Sunday, September 10, 2006

Robert James Crawford

Today, September 11, 2006, 2,996 volunteer bloggers are coming together for a tribute to the victims of 9/11. Each website will pay tribute to a single victim. We will honor them by remembering their lives, not their murderers. Conservapuppies has been given the great privilege to honor both an innocent victim and true hero, Robert James Crawford.

From NYT 11/7/01: "On September 11, 2001 during the performance of his duties as a New York City firefighter (Safety Batallion). He was lost in The World Trade Center disaster while in the process of evacuating civilians."

The word “hero” is ubiquitous in today's vocabulary.

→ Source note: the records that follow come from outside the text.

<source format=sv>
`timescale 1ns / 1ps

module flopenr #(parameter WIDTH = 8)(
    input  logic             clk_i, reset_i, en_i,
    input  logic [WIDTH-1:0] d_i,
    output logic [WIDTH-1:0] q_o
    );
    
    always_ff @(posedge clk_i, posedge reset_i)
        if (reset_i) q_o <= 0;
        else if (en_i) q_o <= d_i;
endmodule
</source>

People use the term liberally for a variety of reasons. Frankly, I think its over usage both degrades and dilutes the power of language. Mr. Crawford knowingly put his life in danger to save the lives of others. His final mission embodied the truest definition of a hero. And according to his profile (see below), he put himself in harm’s way for many years.

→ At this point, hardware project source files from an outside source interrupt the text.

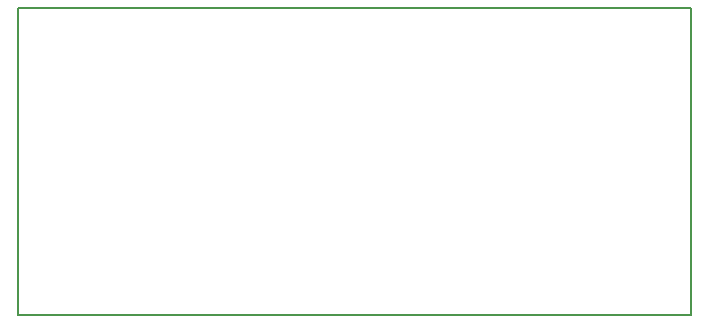
<source format=gbr>
G04 DipTrace 3.3.1.3*
G04 BoardOutline.gbr*
%MOMM*%
G04 #@! TF.FileFunction,Profile*
G04 #@! TF.Part,Single*
%ADD11C,0.14*%
%FSLAX35Y35*%
G04*
G71*
G90*
G75*
G01*
G04 BoardOutline*
%LPD*%
X-800000Y-1743120D2*
D11*
Y-4343100D1*
X4900000D1*
Y-1743120D1*
X-800000D1*
M02*

</source>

The following personal profile was published in the New York Times on February 3, 2002:

Modest, Helpful, 'Great'

Jennifer Eppolito has dozens of reasons to call her father, Robert Crawford, great: He would stand outside Brooklyn churches in all kinds of weather, selling raffle tickets to benefit St. Rose's Home, a cancer hospital. When he was honored for his work, he would not want to be in any photographs.

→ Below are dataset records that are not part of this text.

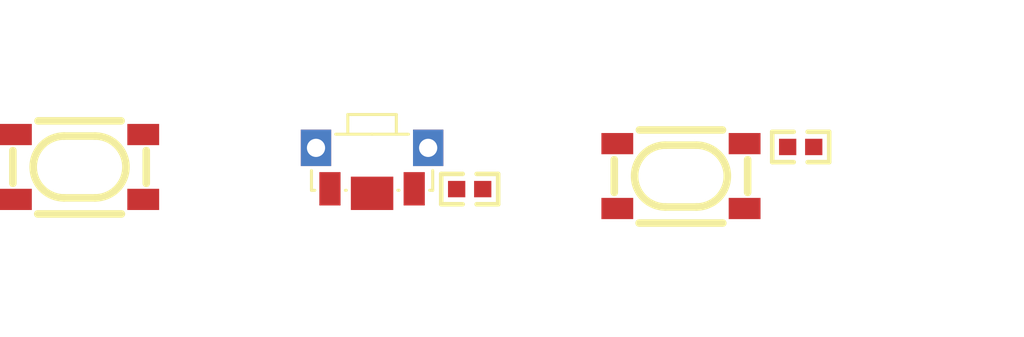
<source format=kicad_pcb>
(kicad_pcb
    (version 20241229)
    (generator "pcbnew")
    (generator_version "9.0")
    (general
        (thickness 1.6)
        (legacy_teardrops no)
    )
    (paper "A4")
    (layers
        (0 "F.Cu" signal)
        (2 "B.Cu" signal)
        (9 "F.Adhes" user "F.Adhesive")
        (11 "B.Adhes" user "B.Adhesive")
        (13 "F.Paste" user)
        (15 "B.Paste" user)
        (5 "F.SilkS" user "F.Silkscreen")
        (7 "B.SilkS" user "B.Silkscreen")
        (1 "F.Mask" user)
        (3 "B.Mask" user)
        (17 "Dwgs.User" user "User.Drawings")
        (19 "Cmts.User" user "User.Comments")
        (21 "Eco1.User" user "User.Eco1")
        (23 "Eco2.User" user "User.Eco2")
        (25 "Edge.Cuts" user)
        (27 "Margin" user)
        (31 "F.CrtYd" user "F.Courtyard")
        (29 "B.CrtYd" user "B.Courtyard")
        (35 "F.Fab" user)
        (33 "B.Fab" user)
        (39 "User.1" user)
        (41 "User.2" user)
        (43 "User.3" user)
        (45 "User.4" user)
        (47 "User.5" user)
        (49 "User.6" user)
        (51 "User.7" user)
        (53 "User.8" user)
        (55 "User.9" user)
    )
    (setup
        (pad_to_mask_clearance 0)
        (allow_soldermask_bridges_in_footprints no)
        (tenting front back)
        (pcbplotparams
            (layerselection 0x00000000_00000000_000010fc_ffffffff)
            (plot_on_all_layers_selection 0x00000000_00000000_00000000_00000000)
            (disableapertmacros no)
            (usegerberextensions no)
            (usegerberattributes yes)
            (usegerberadvancedattributes yes)
            (creategerberjobfile yes)
            (dashed_line_dash_ratio 12)
            (dashed_line_gap_ratio 3)
            (svgprecision 4)
            (plotframeref no)
            (mode 1)
            (useauxorigin no)
            (hpglpennumber 1)
            (hpglpenspeed 20)
            (hpglpendiameter 15)
            (pdf_front_fp_property_popups yes)
            (pdf_back_fp_property_popups yes)
            (pdf_metadata yes)
            (pdf_single_document no)
            (dxfpolygonmode yes)
            (dxfimperialunits yes)
            (dxfusepcbnewfont yes)
            (psnegative no)
            (psa4output no)
            (plot_black_and_white yes)
            (plotinvisibletext no)
            (sketchpadsonfab no)
            (plotreference yes)
            (plotvalue yes)
            (plotpadnumbers no)
            (hidednponfab no)
            (sketchdnponfab yes)
            (crossoutdnponfab yes)
            (plotfptext yes)
            (subtractmaskfromsilk no)
            (outputformat 1)
            (mirror no)
            (drillshape 1)
            (scaleselection 1)
            (outputdirectory "")
        )
    )
    (net 0 "")
    (net 1 "VCC")
    (net 2 "signal_a")
    (net 3 "pullup_signal")
    (net 4 "pulldown_signal")
    (net 5 "_4")
    (net 6 "GND")
    (net 7 "signal_b")
    (net 8 "_3")
    (footprint "UNI_ROYAL_0402WGF1002TCE:R0402" (layer "F.Cu") (at 157.75 87.42 180))
    (footprint "ALPSALPINE_SKRPACE010:KEY-SMD_4P-L4.2-W3.2-P2.20-LS4.6" (layer "F.Cu") (at 144.88 86.69 0))
    (footprint "UNI_ROYAL_0402WGF1002TCE:R0402" (layer "F.Cu") (at 168.67 86.03 180))
    (footprint "ALPSALPINE_SKTDLDE010:KEY-SMD_SKTDLDE010" (layer "F.Cu") (at 154.53 86.81 0))
    (footprint "ALPSALPINE_SKRPACE010:KEY-SMD_4P-L4.2-W3.2-P2.20-LS4.6" (layer "F.Cu") (at 164.72 86.99 0))
    (embedded_fonts no)
    (group "btn_pulldown"
        (uuid "777d4a47-6274-6e5f-7075-6c6c646f776e")
        (members "ab9c3d41-587c-4996-82b2-9d724642524b")
    )
    (group "btn_bridge"
        (uuid "7cd5ec27-1436-6274-6e5f-627269646765")
        (members "377dd674-7d06-4a1c-ba6c-1a994642524b")
    )
    (group "btn_pullup"
        (uuid "ff3c9920-4e8b-6274-6e5f-70756c6c7570")
        (members "8ea0d1d7-ca5e-4c80-9def-9a3f4642524b")
    )
)
</source>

He told her, when she was little, "It's more important to listen to what people are saying than it is always to talk."

He was a firefighter for 32 1/2 years.

"You could ask him about anything, like how does a refrigerator work, and he would be able to sit there and put it into pieces you would understand," she said.

When Mrs. Eppolito's daughter, Alexandra, was born, Mr. Crawford took flowers in a vase with the Virgin Mary on it. He taught Alexandra her address by the time she was 2. He called her Poo Poo, and at 62, played Barbies with her.

"To describe my father as great, that's not even a good enough word," Mrs. Eppolito said. "I was lucky for him to be my father. There is no other man that, in my eyes, could stand up to him."

Our prayers and hopes are with Robert James Crawford and his family. He was obviously a genuine asset to our society and his valor will never be forgotten!